----- Texte fourni

Au lieu d'écrire avec le doigt sur la buée d'une vitre, j'ai choisi de laisser sur ce blog quelques TRACES, des mots, des images, des racines traçantes qui sortiront sur d'autres terres, les vôtres peut-être.
Il y a des TRACES sans hommes
il n'y a pas d'homme sans TRACES,
même si nous sommes Définitivement provisoires et provisoirement définitifs.CARTE/ECART/TRACE.
N.B.Les textes et photos dont je suis l'auteur ne sont pas libres de droits
Pages Poésie. Littérature . Gravure . Peinture. Photographie. Divers. Bio
Belle découverte de ce début d'année 2023, celle d'une écriture et d'un écrivain luxembourgeois né en 1941qui est l'auteur depuis 2006 d'une série de 24 proseries réunies sous le titre "Le murmure du monde". Je suis en train d'en lire la dixième, intitulée "DANUBIENNEMENT" / éditions "L'arbre à paroles".
« 86.

----------
----- Données fournies

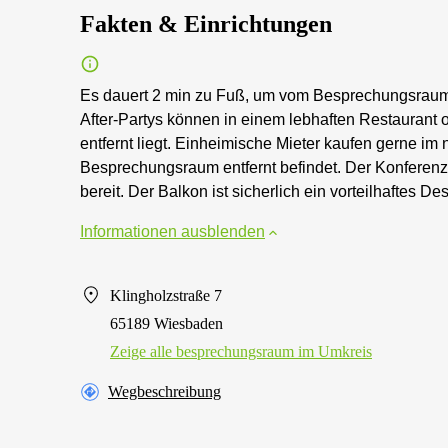
Fakten & Einrichtungen
Es dauert 2 min zu Fuß, um vom Besprechungsraum
After-Partys können in einem lebhaften Restaurant
entfernt liegt. Einheimische Mieter kaufen gerne i
Besprechungsraum entfernt befindet. Der Konferenzra
bereit. Der Balkon ist sicherlich ein vorteilhaftes 
Informationen ausblenden
Klingholzstraße 7
65189 Wiesbaden
Zeige alle besprechungsraum im Umkreis
Wegbeschreibung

----------

=== Consigne A ===
Relevez toutes les rubriques que le texte fourni énumère juste après le mot « Pages ».
=== Consigne B ===
D'après le texte fourni, quel est le titre de la dixième proserie, celle que la personne qui tient le blog est en train de lire ?

=== Solution A ===
Poésie, Littérature, Gravure, Peinture, Photographie, Divers, Bio

=== Solution B ===
« DANUBIENNEMENT »